Mancando la provenienza sulle etichette i prezzi li fa il mercato, non la qualità
La qualità dell’olio non si basa solo su caratteristiche chimiche, ma anche organolettiche, visive e sensoriali. Una cosa certa e buona è che gli olii da allevamenti intensivi sono caratterizzati da bassa acidità. Questo è determinato dal breve tempo che intercorre fra raccolta e trasformazione. Ma spesso si tratta di oli dal gusto neutro e dal colore standard. E poiché sull’etichetta non è riportata nessuna distinzione chi acquista olio di oliva commerciale, salvo che non sia DOP o IGP, non sa se si tratta di olio derivante da olivicoltura tradizionale o intensivo.

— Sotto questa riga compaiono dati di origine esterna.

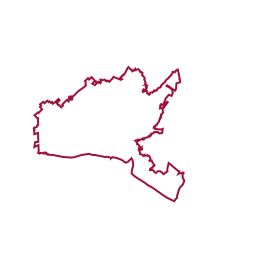 outline of Carmen, Campeche, Mexico, rotated 220°
{"feature_id": "50627088B86783514296689", "entity_name": "Carmen", "entity_type": "district", "adm_level": 2, "iso_a3": "MEX", "parent_name": "Mexico", "parent_adm1": "Campeche", "projection": "equal_earth", "projection_center": [-91.727, 18.453], "detail": "fine", "context": "isolated", "style": "outline", "palette": "rose", "viewbox_px": 256, "rotation_deg": 220, "n_neighbors": 0, "source": "geoboundaries", "source_scale": "gbopen_adm2", "svg_char_len": 5941}
<svg xmlns="http://www.w3.org/2000/svg" viewBox="0 0 256 256"><g transform="rotate(220 128 128)"><path d="M207.8,77.8L203.4,77.1L203.1,77.6L198.7,72.4L199.2,71.5L198.6,70.0L200.0,68.0L200.1,67.3L199.0,66.3L199.0,66.8L195.8,63.1L193.7,66.4L187.8,59.7L190.0,57.5L187.5,53.2L185.6,57.3L181.5,52.8L180.9,51.3L180.5,51.6L180.5,51.2L179.2,51.6L178.5,53.2L178.1,53.5L176.4,54.1L176.6,54.7L176.6,55.2L176.2,55.6L175.6,55.7L175.1,56.4L174.3,56.4L174.2,55.6L173.6,56.0L172.9,55.9L172.3,56.5L172.1,56.2L167.4,59.5L158.8,64.3L152.2,69.1L150.4,71.1L146.6,77.0L141.2,83.2L137.7,84.6L136.1,86.0L127.4,90.8L126.3,91.6L126.1,92.1L125.2,92.8L121.6,94.3L121.4,94.5L121.3,95.2L121.4,94.7L121.5,95.0L121.2,95.4L119.5,96.7L117.3,97.8L112.5,99.5L107.5,99.9L106.4,101.7L105.9,107.0L103.7,106.1L100.7,103.6L99.9,102.5L97.8,98.1L96.1,95.6L93.5,95.3L89.6,95.5L79.7,96.9L75.4,97.0L74.8,97.3L71.0,98.0L57.8,99.1L52.8,99.8L45.4,101.7L45.8,103.9L45.6,105.6L45.7,106.3L47.1,108.0L47.4,109.2L49.6,114.1L49.8,115.2L49.9,117.4L49.6,119.7L50.8,123.4L52.0,124.4L53.7,124.6L54.6,125.8L55.6,126.4L56.2,127.4L56.1,128.8L56.7,129.4L57.3,129.2L58.0,127.9L58.9,127.0L59.8,125.3L59.9,126.0L61.0,126.9L61.0,127.6L61.3,127.4L64.4,127.3L71.5,127.4L74.3,127.3L71.5,121.7L69.9,120.1L71.2,115.4L73.8,115.8L75.5,115.5L76.3,115.0L77.4,113.8L77.7,113.3L77.6,111.8L78.3,111.2L79.4,111.2L80.9,111.8L81.6,111.8L84.1,109.9L84.7,110.9L84.8,111.3L84.4,112.1L83.8,112.1L84.1,112.9L84.1,113.2L83.9,113.1L83.8,113.5L84.1,115.0L83.9,115.1L83.5,116.3L88.2,117.7L88.9,118.3L89.5,117.6L90.3,117.6L90.4,116.7L90.7,116.8L90.5,117.8L90.8,118.6L92.3,119.7L93.6,119.8L93.8,120.2L94.1,120.1L94.1,120.4L94.4,119.7L95.5,119.8L95.7,118.9L96.5,118.6L97.2,117.5L97.7,117.6L97.8,117.3L98.0,117.6L98.1,117.1L98.9,116.5L99.7,116.8L101.4,116.1L101.8,115.7L102.4,116.4L105.1,118.1L105.6,118.0L105.8,118.2L105.9,118.8L106.3,118.9L106.3,120.1L106.5,120.7L106.3,121.0L105.6,121.1L105.4,121.2L105.6,121.0L105.2,120.5L105.3,120.1L104.9,119.6L104.4,119.3L103.6,120.1L103.5,120.6L103.7,121.2L105.1,121.6L105.2,121.9L105.5,121.2L106.2,121.1L106.4,121.0L107.3,121.3L107.7,121.0L108.3,121.7L109.3,122.0L110.3,121.9L110.6,121.5L111.5,122.5L112.1,122.5L112.2,122.8L112.5,122.7L113.5,123.3L114.1,123.2L113.9,123.5L113.5,123.6L113.3,124.4L112.8,124.8L113.0,125.4L112.6,125.9L112.4,125.9L112.6,125.7L112.3,125.6L112.1,124.9L111.7,124.9L110.1,129.3L109.5,129.1L109.0,128.7L108.6,129.2L108.9,130.2L108.6,130.1L108.0,132.4L106.6,133.9L106.5,134.3L106.8,134.9L107.7,134.8L105.7,135.7L106.0,137.1L106.4,137.3L106.2,137.5L106.3,137.8L105.8,137.6L106.0,139.3L105.1,140.5L105.4,141.6L103.0,143.9L102.5,143.9L102.1,144.1L101.6,143.7L100.9,143.8L98.7,145.8L98.8,146.3L99.1,147.1L100.9,149.6L101.9,147.9L106.9,144.5L107.9,145.4L108.5,145.4L108.4,145.2L108.6,144.9L108.8,145.2L108.8,146.0L108.1,146.4L108.3,147.3L108.6,147.8L108.1,148.2L108.0,148.9L108.0,149.7L108.4,150.2L108.3,152.0L108.6,152.8L108.5,153.2L109.2,154.3L109.2,155.0L109.6,155.6L109.4,156.0L110.0,156.6L110.0,156.9L109.6,157.4L109.8,157.5L110.0,158.0L110.3,158.0L110.3,158.6L111.1,159.1L111.3,159.6L110.9,161.0L111.1,162.0L111.0,162.4L111.8,162.8L113.6,164.9L114.1,173.3L115.0,173.2L114.7,168.4L114.3,165.5L116.1,163.5L117.3,166.1L117.7,165.8L117.9,166.2L118.0,167.5L116.0,168.1L116.8,171.3L118.1,174.6L118.1,175.3L118.1,179.7L115.3,180.6L116.2,183.7L118.7,185.6L121.3,185.8L125.5,185.0L125.5,185.8L116.0,186.8L116.3,188.8L119.6,193.3L117.5,196.6L118.8,197.8L118.8,198.1L120.1,198.5L120.0,198.9L127.4,204.8L128.0,203.5L127.8,203.4L128.3,201.8L128.1,201.6L127.9,200.7L129.9,199.7L129.3,198.8L129.0,195.7L128.8,194.9L129.1,194.4L129.2,193.7L129.1,193.2L129.2,191.2L129.6,189.5L129.4,187.7L129.5,187.5L129.3,187.1L129.3,185.8L129.6,185.3L129.5,184.9L129.8,184.3L129.7,183.3L130.0,182.1L129.9,181.3L129.3,180.6L129.3,180.0L129.7,179.1L130.3,178.7L130.5,178.2L130.6,176.9L130.5,176.4L130.2,176.2L130.3,175.9L130.2,175.9L130.3,175.0L130.9,173.8L131.4,173.7L131.9,173.9L132.2,173.7L132.0,172.2L131.7,171.8L131.7,171.5L132.0,170.8L132.4,170.9L133.9,169.2L132.9,167.8L133.2,167.1L133.9,167.3L134.5,166.9L135.6,167.3L135.9,167.1L137.7,168.7L138.7,166.9L139.1,166.8L139.1,166.4L139.4,166.1L139.5,165.5L139.8,165.7L140.1,165.6L140.1,165.4L140.4,165.4L140.8,166.2L140.6,166.7L140.9,167.4L140.9,167.6L139.6,167.5L139.4,170.8L140.5,170.8L140.6,171.2L140.8,171.3L140.6,171.7L140.9,171.8L140.7,172.1L140.9,172.4L140.7,172.4L140.7,172.6L140.9,172.5L141.6,172.8L142.2,172.4L142.1,172.6L142.5,172.6L142.6,173.1L143.3,173.1L143.5,173.7L144.0,174.3L144.5,174.3L146.1,175.5L146.6,175.5L147.2,176.9L147.7,177.2L148.6,177.4L149.3,177.3L149.8,177.6L151.1,177.5L151.7,178.1L151.7,178.7L152.0,179.3L152.5,179.6L153.1,179.6L153.5,179.2L154.2,179.3L154.5,178.9L155.0,178.7L156.2,179.6L158.1,179.7L159.6,176.8L160.5,177.7L160.9,174.4L162.1,174.5L162.1,174.8L162.5,174.9L162.6,174.4L166.8,175.0L166.9,174.0L165.4,167.4L165.6,166.9L165.3,166.4L165.7,166.0L165.8,165.5L165.7,164.9L165.9,164.8L165.6,164.4L165.6,163.8L165.9,163.6L165.8,163.2L166.3,162.3L166.1,161.1L164.0,161.5L164.4,160.3L172.0,157.9L171.7,156.8L172.1,151.3L173.2,151.5L174.4,150.0L175.0,150.6L175.5,149.8L177.3,149.9L178.6,147.7L179.7,147.9L180.1,147.4L179.0,147.1L179.1,145.7L178.2,145.6L177.9,144.5L179.5,144.1L179.6,144.5L180.1,144.6L180.3,143.0L182.1,143.2L182.2,142.5L180.8,142.3L180.9,139.7L182.6,139.1L183.9,139.0L183.7,142.9L188.6,143.6L188.9,140.1L190.7,140.5L191.1,136.2L190.1,136.1L187.9,133.3L187.8,133.5L187.5,133.0L189.8,123.8L190.3,117.3L190.9,116.6L189.1,113.9L191.0,112.0L191.9,113.3L190.9,114.4L191.7,115.8L193.2,114.2L190.7,110.2L192.1,110.3L192.2,110.1L192.9,110.2L193.5,103.7L192.2,103.4L192.5,100.9L196.1,101.3L196.2,100.7L198.7,101.3L198.3,105.3L199.9,105.5L200.3,101.7L201.0,99.0L201.3,98.9L201.0,98.9L201.2,98.3L203.1,99.1L203.3,97.7L205.4,97.8L205.5,96.8L207.4,97.0L207.9,93.3L209.7,93.6L210.6,89.6L208.9,89.3L209.0,87.5L205.8,87.1L206.2,82.0L206.9,82.1L207.8,77.8Z" fill="none" stroke="#9f1239" stroke-width="2"/></g></svg>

Eppure le produzioni da olivicoltura intensiva si attestano intorno ai 100 quintali per ettaro. Si tratta di coltivazioni interamente meccanizzate (potatura, raccolta, eccetera) e pertanto con costi di gestione e produzione nettamente inferiori rispetto al sistema tradizionale o specializzato. Si stima che l’olivicoltura tradizionale abbia una redditività di circa 450 euro/ettaro all’anno. Mentre quella intensiva di circa 1.000 euro/ettaro all’anno. Eppure i prezzi al dettaglio restano simili. Ecco perché è necessario, che il modello di olivicoltura intensivo sia normato, le sue produzioni controllate e certificate. Perché anche noi come consumatori abbiamo il diritto di sapere da dove viene e cosa c’è nell’olio che ogni giorno mettiamo in tavola.